On Sun, Jul 22, 2012 at 6:27 AM, Bruno Marchal <marc...@ulb.ac.be>
wrote:
> The fact that consciousness and free will can be justified or
explained, in some way, in a deterministic framework, does not make
those concepts referring to something unreal.
True. Unicorns and Harry Potter are unreal but the words refer to
something, just something that does not happen to exist; but "free
will" refers to nothing. Fiction is not gibberish, but free will is,
it would need to become much more substantial before it could rise to
the level of myth.
Again you talk about incompatibilistr free will, which I agree is or
can be gibberish. You just evade the definition of free will that I
gave to you, and I don't insist on the "free" prefix which I take as an
emphasis only.
> It does not elevate the "incompatibilist" notion of free will above
gibberish, but this we already agreed on. It just define free will
for the compatibilist, and I don't see why you believe that this is
gibberish (as opposed to incompatibilist free will).
Is it really true that you don't see this? And I don't give a damn if
its "compatibilist" or "incompatibilist" (whatever the hell that
means),
Those are the standard terms used in the literature.
we have been debating this for months and in all that time you have
not provided one clear example of something that neither did nor did
not happen for a reason, and yet you ask me to believe you're puzzled
why I don't accept all your verbiage about the "free will" noise.
Everything happens for a reason. Again, I have to insist that I defend
a notion of compatibilist free will. The fact that someone can
determine in advance what I will do does NOT entails that I am not
doing it with my own (free) will, for I have no access to the reason of
such act. We are again in a pure vocabulary discussion, evanding the
notion.
You do the same mistake than the one again the term "theology": you
limit the sense of the notion to the sense given in some theory,
instead of searching definition and theories which makes sense of those
concept. This is called reductionist thinking, and if you apply it in
the comp theory, once you get it, such reductionism entails that
everything is gibberish, except 0, s(0), s(s(0)), ....

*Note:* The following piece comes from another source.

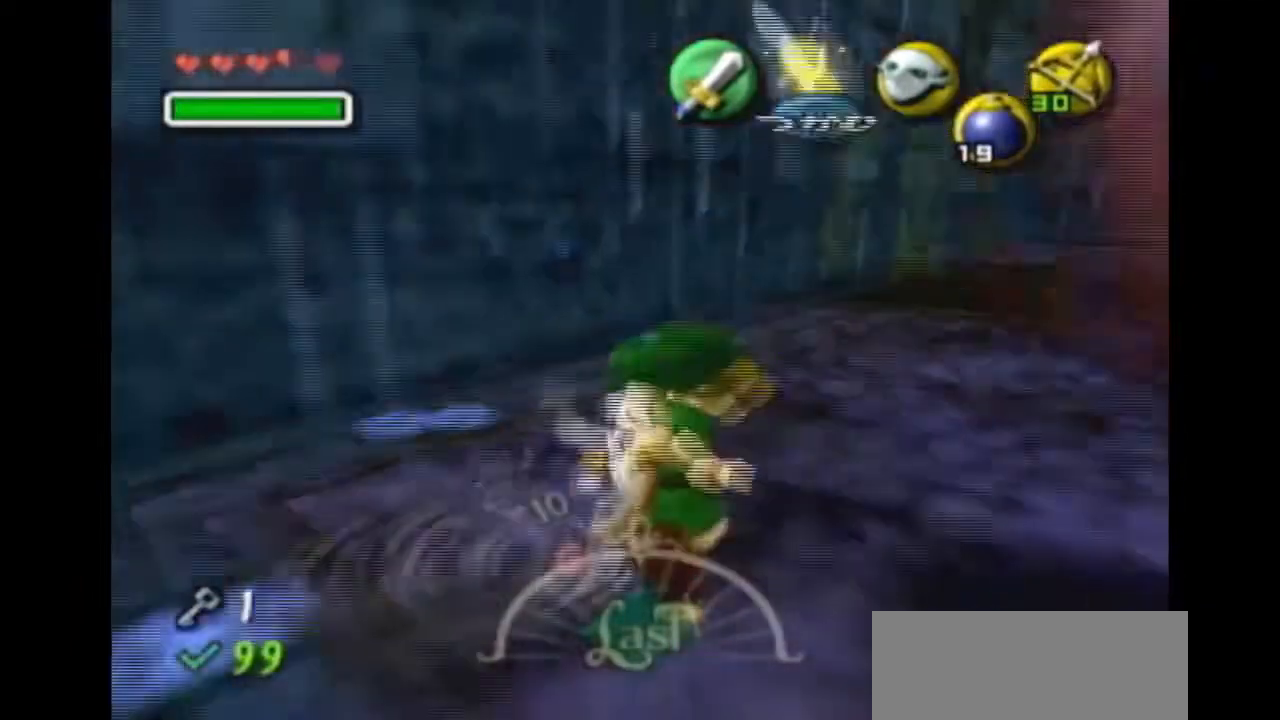
{"dt_ms": 500, "buttons": [], "left_stick": "up-right", "right_stick": "center", "events": [[167, "left_stick", "up-right"]]}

I find your lack of understanding incomprehensible, and that word has
a meaning.
Nobody understood your "point" making you stop in UDA-step-3, and why
you don't tackle step 4.
But everybody can understand the notion of compatibilist free will, as
I define it. Such conception is not mine, and similar versions exist in
the literature.
> you are too quick to sum up the definition of free will by "we don't
know what we don't know", for, as you admit yourself, the absence of
knowledge, in this setting, is a consequence of Turing-like form of
indeterminacy, which is not tautological, and that was my point that I
share with Popper and Good.
Obviously we don't know what the result of a calculation will be until
we finish the calculation,
Certainly not "for all" computations, of course.
and thanks to Turing we've known for 75 years that in general there is
no way to know if the calculation will ever even be finished, so for
both reasons we have a feeling of uncertainty about what we will do
next, a feeling that the unpredictable external environment only
emphasizes. So regarding the "free will" noise, can you think of one
thing that Popper or Good or any other philosopher has added to this
that was worth more than a bucket of warm spit?
From this and Good's definition, we (Me, Pooper) can show that free
will and thus consciousness has an important role: the role of speeding
up the computation in the environment. In some paper Good will even
(re)define free will by that machine's speeding up ability. This can be
used to explain the role of consciousness in the Darwinian context.
This is recovered through the use of the modal logics of machine's
self-reference and their modal variants.